Oxgangs primary school was the first school to be closed following the collapse of a wall during Storm Gertrude. It has been reported that this was due to missing ties used to support building walls. This led to a survey, and subsequent closure, of 16 more schools which were built and run as part of the same PFI initiative, by Miller Construction (now Galliford Try).
This type of construction defect is one which appears to fall into the basket of L&I defects which we commercial property lawyers often find ourselves considering in the context of new leases.
Is the defect latent or patent?
Broadly speaking a latent defect is one which cannot be discovered on an inspection of the premises, which is caused by the defective design or construction of a newly constructed (or heavily refurbished) building.
By their nature, such defects only become apparent when something subsequently goes wrong with the building (such as high winds blowing off parts of the external wall revealing that the necessary wall ties were not used).
Other examples include using defective cladding or roofing which leads to water ingress or defective materials being used in structural pillars or beams which degrade dangerously over time.
L&I defects can therefore be contrasted with patent defects which ought to be discoverable from a survey of the building.
There is, however, no fixed legal definition of what constitutes L&I defects - so it is prudent to define the type of defects intended to be covered when apportioning liability for them in a deed (for example defective design, workmanship, materials, supervision or installation).
Tenant's Repairing Obligation
The likelihood of problems manifesting from L&I defects should decrease in line with the age of the building (as the older the building, the more likely that any such defects will have already made themselves apparent).
If a tenant is taking a lease as first tenant of the whole of a new build with a full repairing liability (with no exclusion of L&I defects) then that tenant can reasonably expect to receive a full package of construction warranties from the contractor and the professional team.
If L&I defects are subsequently revealed, which fall within tenant's repairing covenant, then the tenant would have a right of recourse against the relevant party (presuming they haven't gone bust and that their insurance is adequate).
If a tenant will not get the benefit of such warranties (perhaps because the property is multi-let and the landlord does not therefore have rights to procure warranties to be granted to all of the tenants) then the tenant might seek to carve out the repair and reinstatement of L&I defects from its (otherwise full) repairing obligation and push the responsibility for such works on to the landlord. This is the safest course for a tenant.
If so, a tenant will also want to place positive obligations on its landlord to carry out such works at the landlord's cost and exclude recovery of such cost from any service charge (if the landlord's obligations extend to the common parts).

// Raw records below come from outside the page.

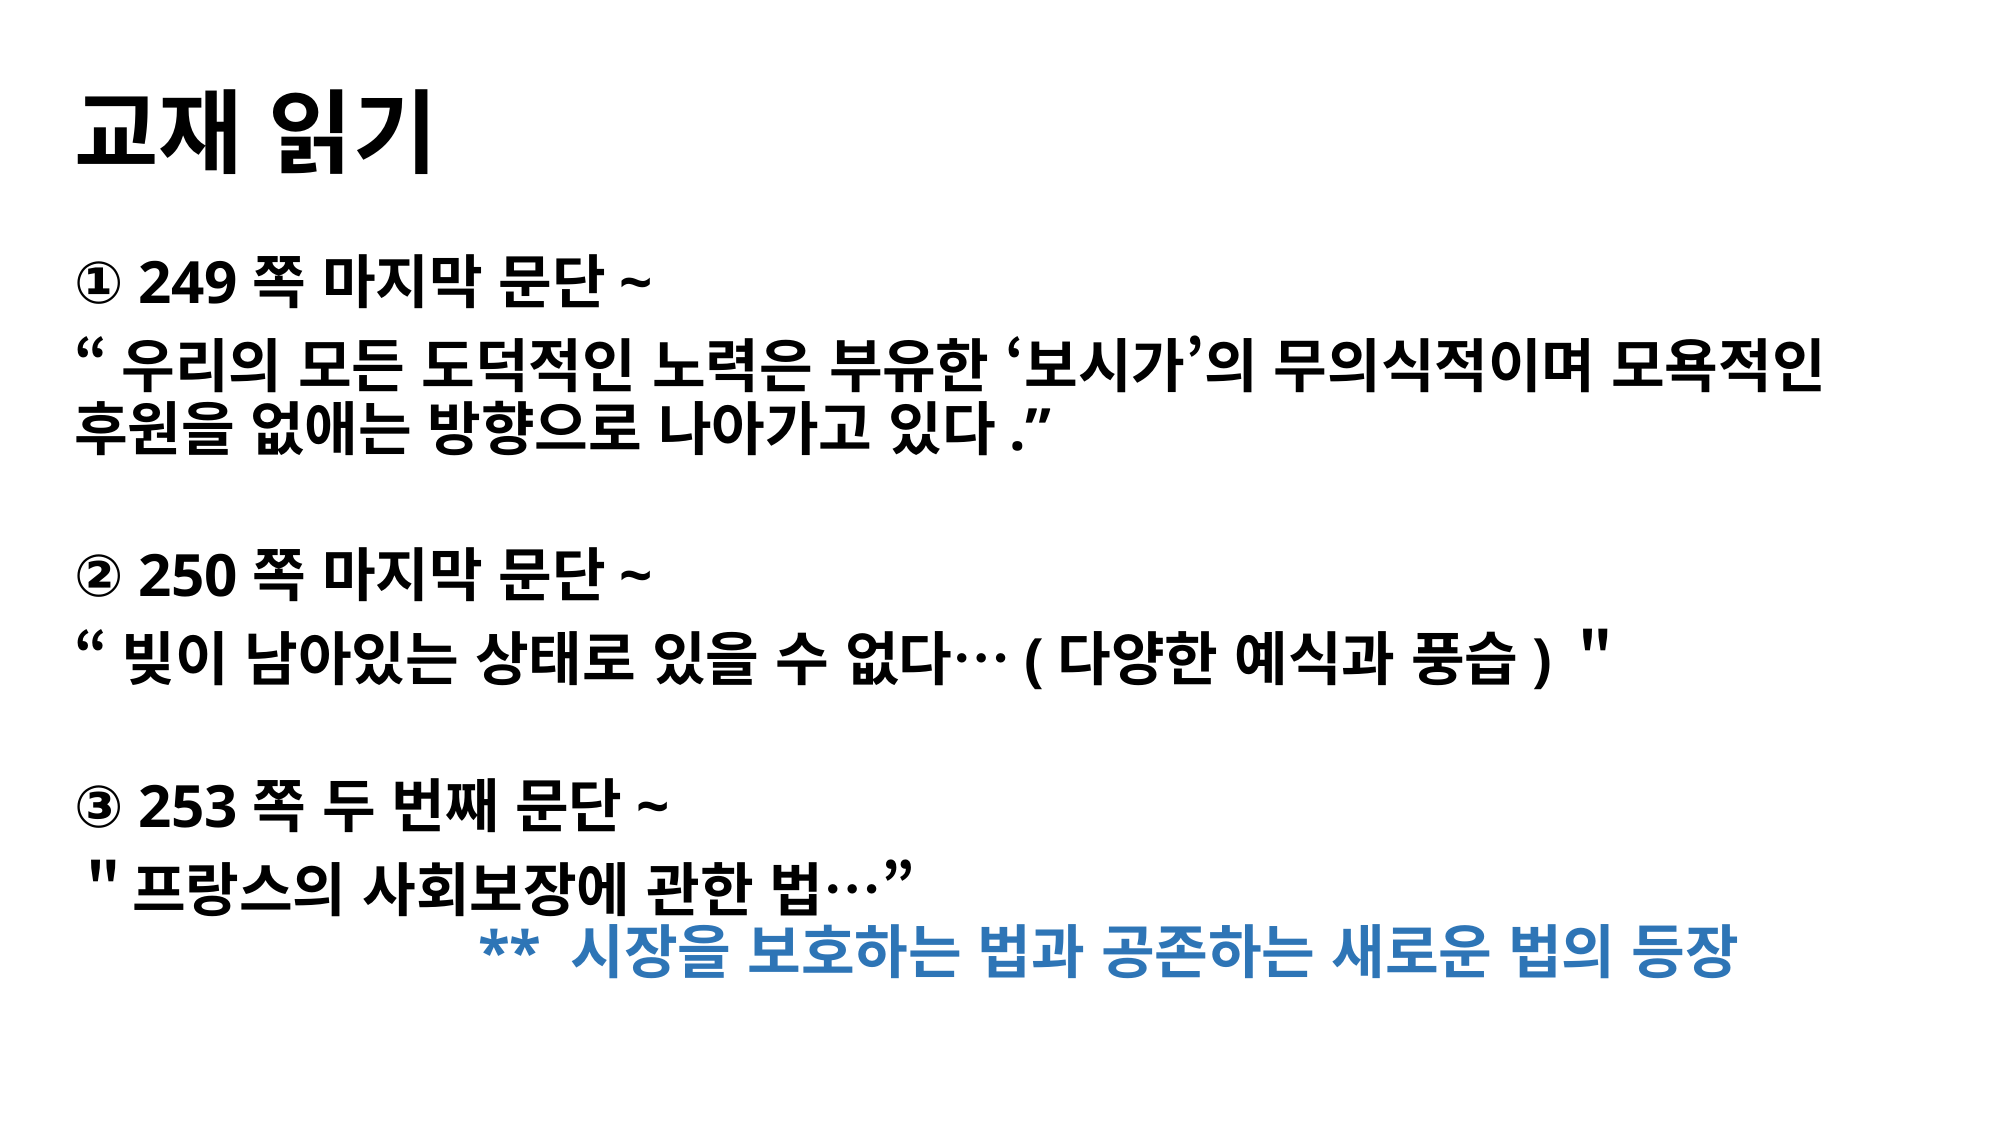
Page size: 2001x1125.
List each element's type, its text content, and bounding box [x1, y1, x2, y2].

list ① 249쪽 마지막 문단~ “우리의 모든 도덕적인 노력은 부유한 ‘보시가’의 무의식적이며 모욕적인 후원을 없애는 방향으로 나아가고 있다.” ② 250쪽 마지막 문단~ “빚이 남아있는 상태로 있을 수 없다…(다양한 예식과 풍습)＂ ③ 253쪽 두 번째 문단~ ＂프랑스의 사회보장에 관한 법…” ** 시장을 보호하는 법과 공존하는 새로운 법의 등장 [59, 245, 1985, 1103]
title 교재 읽기 [59, 27, 1785, 245]
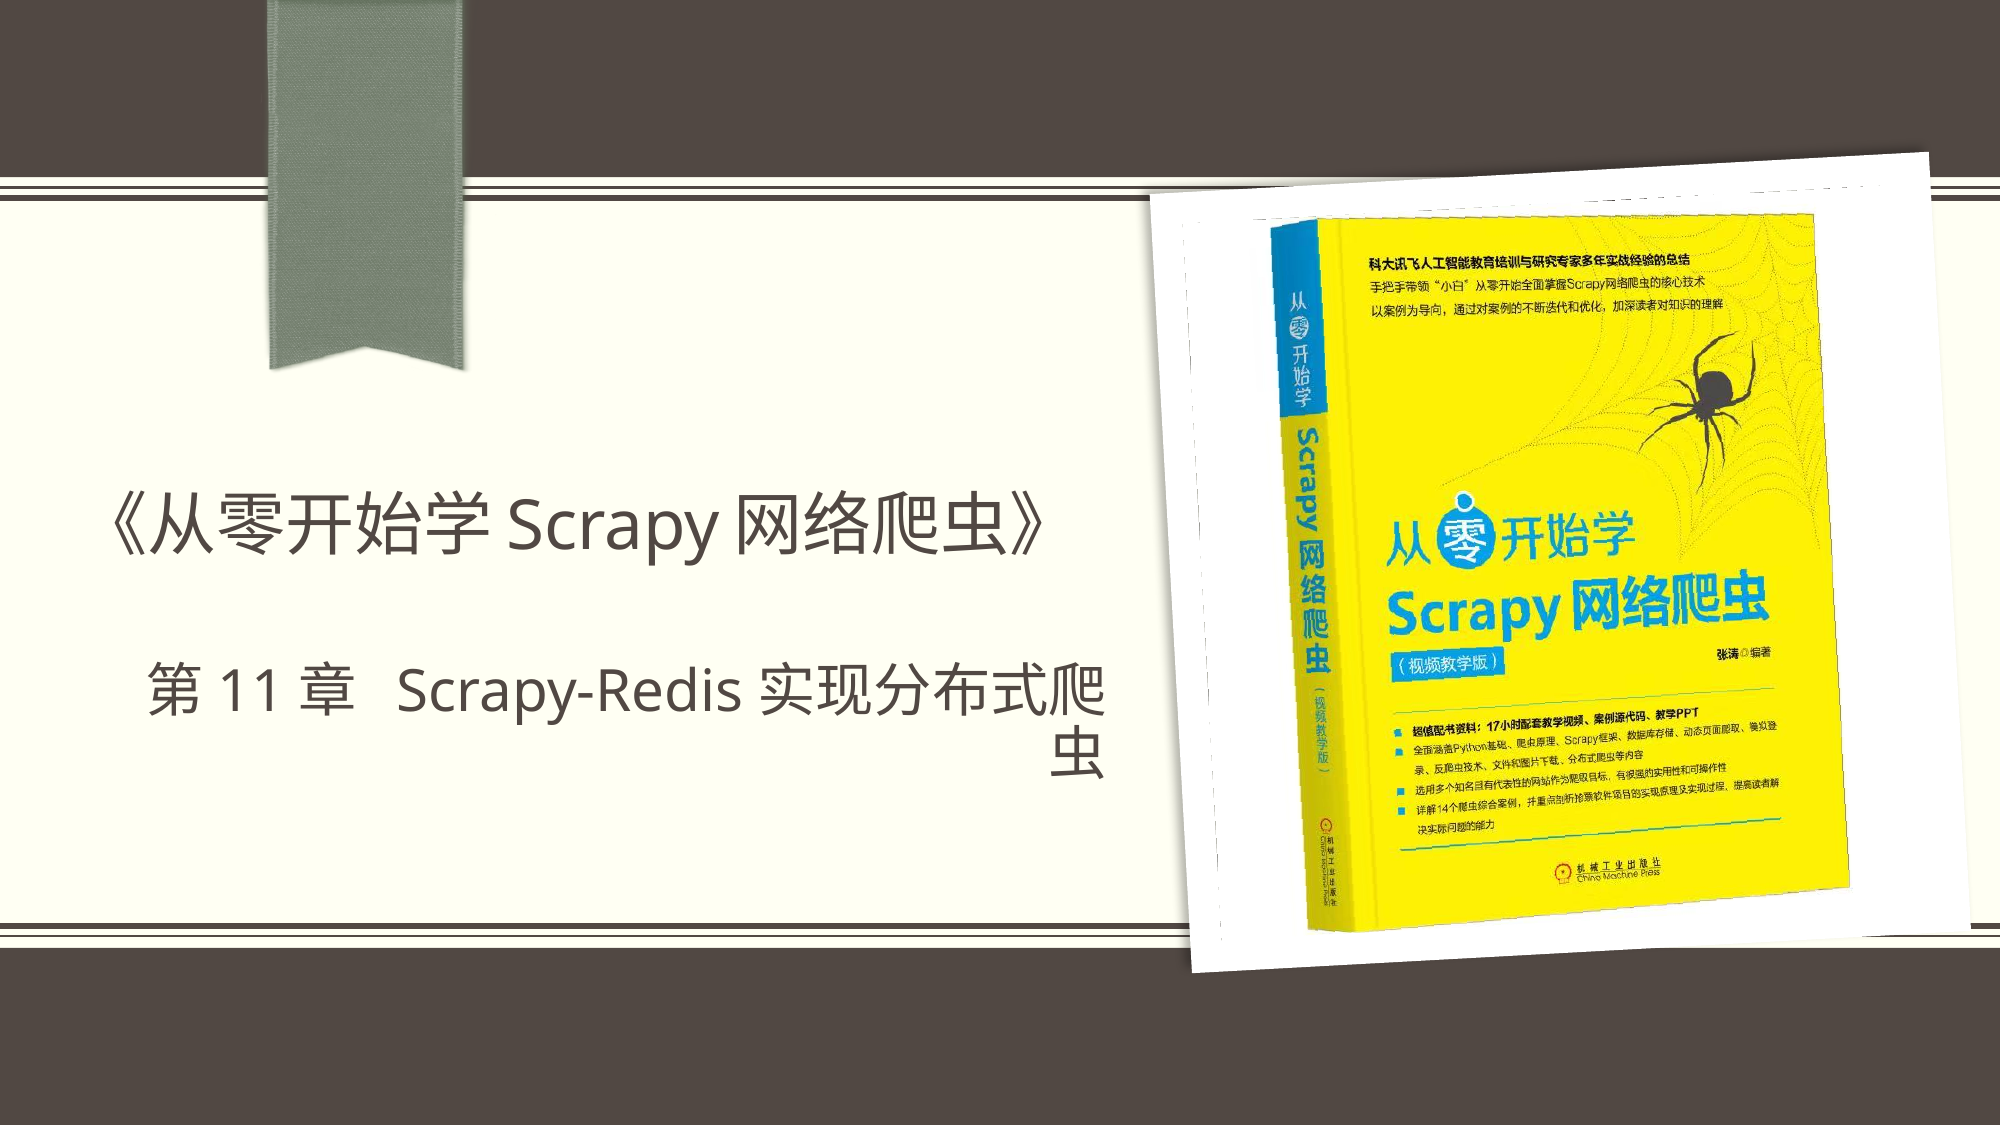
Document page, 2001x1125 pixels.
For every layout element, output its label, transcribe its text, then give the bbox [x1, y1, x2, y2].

subtitle 第11章 Scrapy-Redis实现分布式爬虫 [104, 653, 1107, 811]
title 《从零开始学Scrapy网络爬虫》 [78, 457, 1159, 598]
picture [1184, 186, 1938, 940]
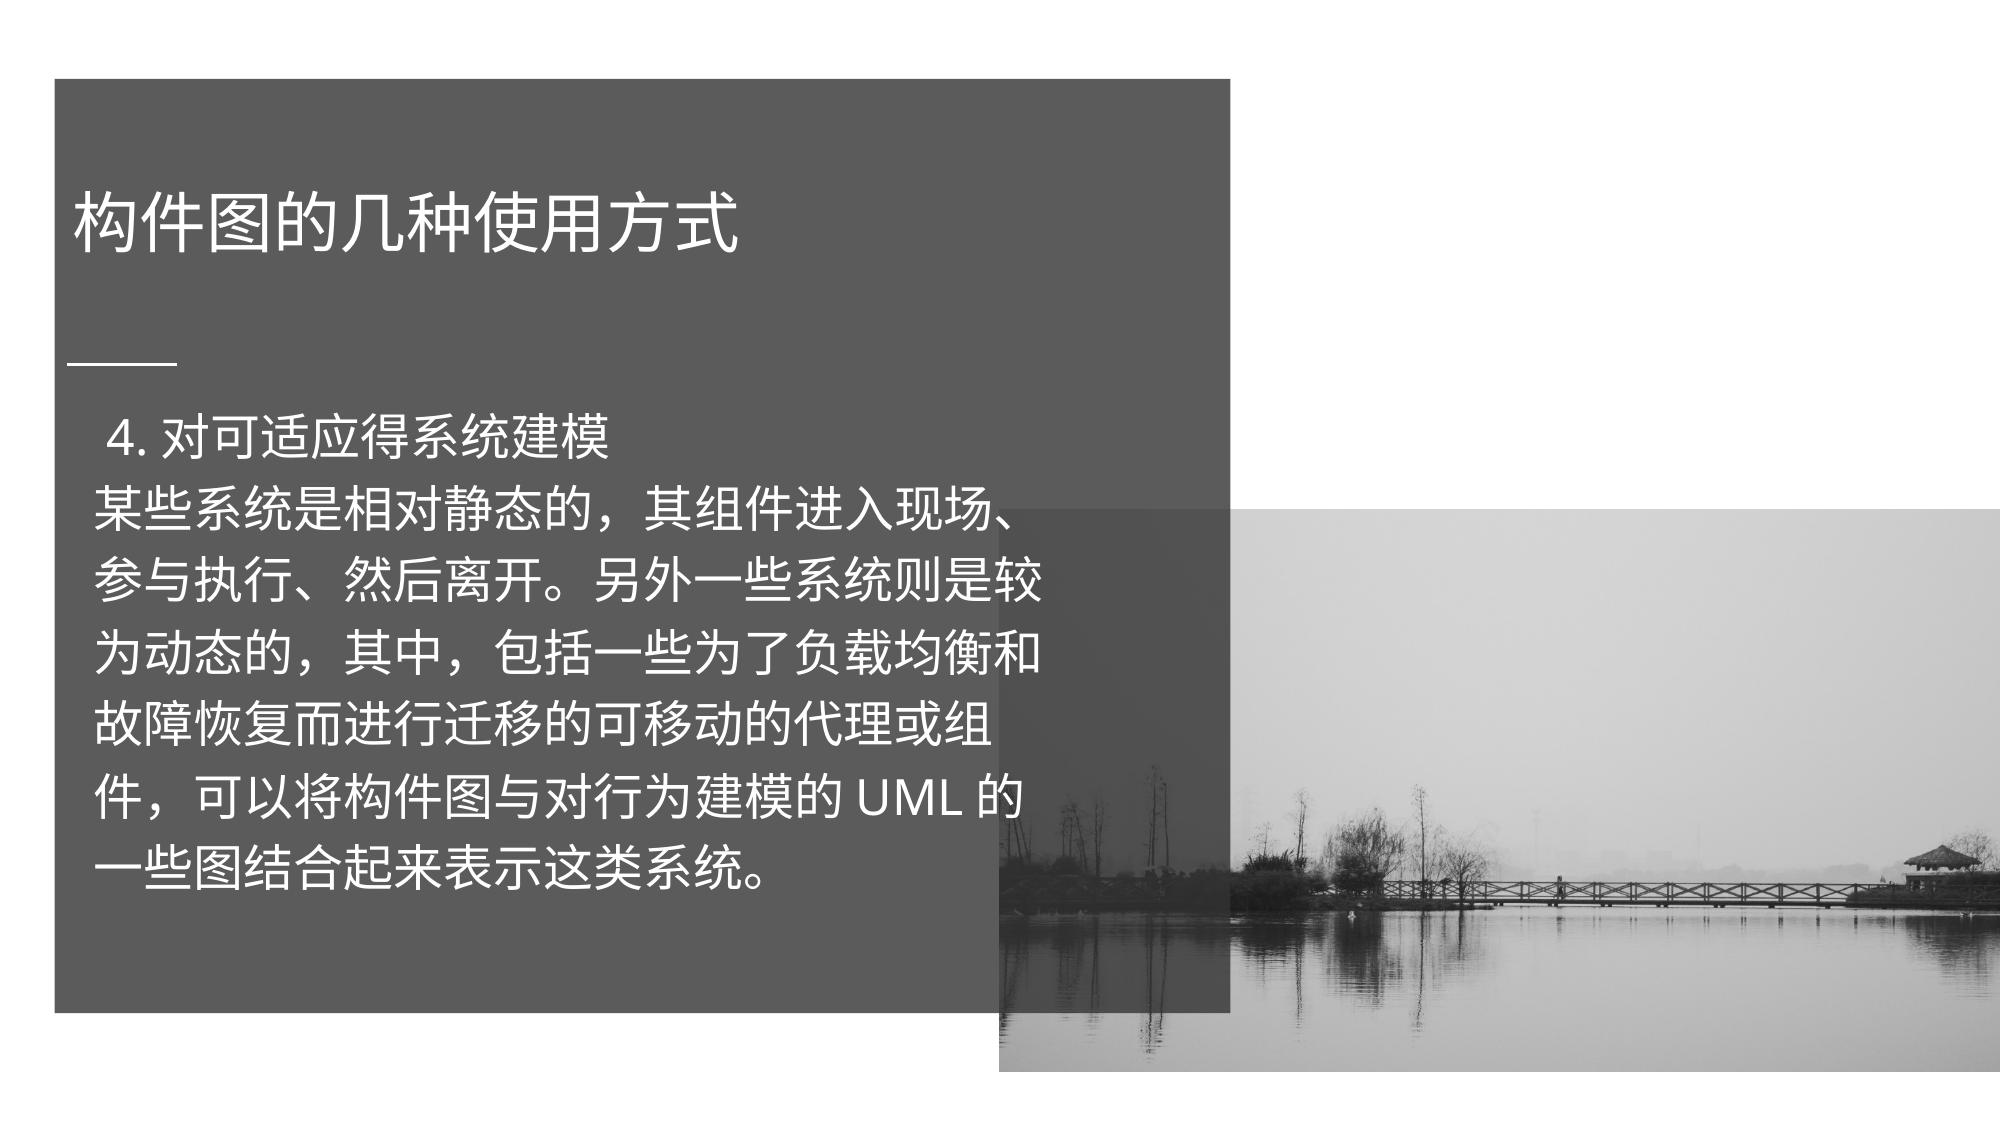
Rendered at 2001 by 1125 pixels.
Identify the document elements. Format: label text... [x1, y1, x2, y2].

text_box 4.对可适应得系统建模 某些系统是相对静态的，其组件进入现场、参与执行、然后离开。另外一些系统则是较为动态的，其中，包括一些为了负载均衡和故障恢复而进行迁移的可移动的代理或组件，可以将构件图与对行为建模的UML的一些图结合起来表示这类系统。 [78, 385, 1079, 905]
text_box [54, 78, 1231, 1014]
picture [999, 509, 2000, 1072]
text_box 构件图的几种使用方式 [58, 173, 906, 268]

This might be acceptable to a landlord who is not in position to grant a construction package to a tenant but does have sufficient rights of recourse itself from the contractor and professional team.
However, such a carve out would probably adversely affect the investment value of the asset (by the dilution of the tenant's repairing obligations) so is likely to be fought against hard by the landlord.
It is worth noting that under common law in Scotland fixing L&I defects is not a tenant's responsibility, as it falls under the umbrella of extraordinary repairs - but a full repairing lease obligation will ordinarily displace that obligation from the landlord on to the tenant. A careful examination of the repairing obligation is essential to understand whether or not that is the case. If it includes obligations to repair, renew, rebuild, reinstate and/or replace (irrespective of the cause of damage) then the remediation of latent inherent defects will fall to the tenant.
L&I Defects Insurance
If a landlord does accept a carve out of L&I defects in the lease then it could choose to protect itself using L&I defects insurance. (Equally, if a tenant cannot negotiate a carve out it may choose to do the same). Such insurance is not cheap though, so is likely to be resisted by a landlord / developer if it's not been included in its construction budget.
Usually the ballpark figure the premium for a 10 year policy is around 1% of the reinstatement value (not market value) but it could be higher or lower dependant on the nature of the property, and more importantly, the type of build. A straightforward shed is going to be cheaper than a multi storey office block with complex design/architectural features.
The best (ie lowest) premiums are obtained if cover is agreed before any work starts on site - as the insurer is then able to audit the quality of the build from the foundations upwards. Cover can be placed on completed properties, but as the inaccessible areas cannot be inspected, there is a higher cost in view of the increased risk to the insurer. Most often, the reason for insurance cover being requested on a completed property is because it is being sold and the original warranties are found to be worthless due e.g. to contractor insolvency. The cover on these would be for the balance of 10 years from completion, and not a full 10 years from the date when insurance is obtained.
Most landlords / developers tend to rely on their construction package unless they think there is a good reason to incur the additional outlay.
Interestingly, in contrast to Scotland, it is compulsory to take out such cover for new builds in some countries (such as France and Egypt) for a period of 10 years following practical completion.
Address the issue…
By their very nature L&I defects are unknown beasts at the date of entry and the cost of remedying them over the period of a lease is unquantifiable at the outset.
To avoid any nasty surprises in relation to new or recent builds (or buildings that have been subject to major refurbishments) it is key that both landlords and tenants understand their obligations up front and - where possible - shelter themselves from exposure to open ended cost whether within the lease, construction package or via insurance.